Несомненно, она оказала ему неоценимую услугу. Без ее твердой воли, которая одна его поддерживала, он окончательно опустился бы, без нее он никогда не создал бы тех полотен, которые появились в течение ближайших лет.
Она была его лучшим я, его силой, его опорой. Но страх, который она ему внушала, не мешал ему совершать порой прежние проступки. Так как она не удовлетворяла его порочные наклонности, временами он убегал от нее и предавался самому низкому распутству. Возвращался он всегда больным и дня три-четыре не мог прийти в себя.
И всякий раз, возвращаясь, он как бы давал ей новое оружие против себя. Она уничтожала его своим презрением, подавляла своей холодностью. Чтобы загладить вину, он неделями не выходил из дому, стоя за мольбертом.
Это раскаяние и смирение мужа, купленное такой дорогой ценой, не радовало ее, – как женщина она слишком страдала от его измен.
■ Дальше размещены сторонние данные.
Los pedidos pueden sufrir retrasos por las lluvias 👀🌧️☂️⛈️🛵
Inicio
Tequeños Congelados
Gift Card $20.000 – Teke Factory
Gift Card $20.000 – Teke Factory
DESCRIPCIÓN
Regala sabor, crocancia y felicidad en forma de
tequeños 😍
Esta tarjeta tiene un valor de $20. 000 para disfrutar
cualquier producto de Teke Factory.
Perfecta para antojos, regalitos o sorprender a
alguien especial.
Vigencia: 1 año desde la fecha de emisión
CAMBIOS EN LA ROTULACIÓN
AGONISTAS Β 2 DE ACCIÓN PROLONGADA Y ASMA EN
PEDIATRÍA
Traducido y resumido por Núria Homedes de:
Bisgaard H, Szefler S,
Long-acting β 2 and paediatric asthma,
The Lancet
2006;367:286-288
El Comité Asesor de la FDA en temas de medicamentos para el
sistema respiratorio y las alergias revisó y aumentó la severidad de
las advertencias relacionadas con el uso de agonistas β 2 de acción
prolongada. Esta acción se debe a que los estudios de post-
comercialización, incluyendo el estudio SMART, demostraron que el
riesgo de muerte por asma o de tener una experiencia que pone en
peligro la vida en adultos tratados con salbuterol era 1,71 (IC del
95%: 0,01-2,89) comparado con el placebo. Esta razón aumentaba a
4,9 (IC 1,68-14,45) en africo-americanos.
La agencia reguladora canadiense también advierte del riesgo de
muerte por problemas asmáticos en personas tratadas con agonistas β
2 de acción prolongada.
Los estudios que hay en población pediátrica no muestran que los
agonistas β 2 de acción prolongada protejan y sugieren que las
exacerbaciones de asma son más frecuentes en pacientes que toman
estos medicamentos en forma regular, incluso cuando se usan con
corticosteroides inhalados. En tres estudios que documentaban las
И все же, чувствуя приближение кризиса, глядя на его мутные глаза, лихорадочные движения и понимая, что его обуревают страсти, которые он не способен обуздать, она испытывала бешеное желание вытолкать его на улицу и скорее получить обратно расслабленным и инертным. Тогда она своими кроткими руками будет лепить из него, как из податливого теста, все, что ей вздумается. Она сознавала всю свою женскую непривлекательность – цвет лица у нее был свинцовый, кожа жесткая, кости широкие. И она утешала себя только сознанием, что, после того как ласки прелестниц приведут ее красавца мужа в полное изнеможение, она будет делать с ним что захочет.
Впрочем, Фердинанд быстро старел; у него появился ревматизм; к сорока годам всяческие излишества обратили его в руину. Помимо своей воли он остепенялся год от году.
После работы над «Озером» супруги приняли решение работать всегда вместе. Правда, они еще скрывали это от посторонних, но, затворившись в своей мастерской, они работали вдвоем над одним и тем же полотном – создавали картину сообща. Фердинанд с его мужским талантом был инициатором, организатором – он выбирал сюжет и намечал общие контуры картины. Адель была исполнительницей, ее чисто женский талант уступал ему место там, где необходимо было проявить мощность и напряженность.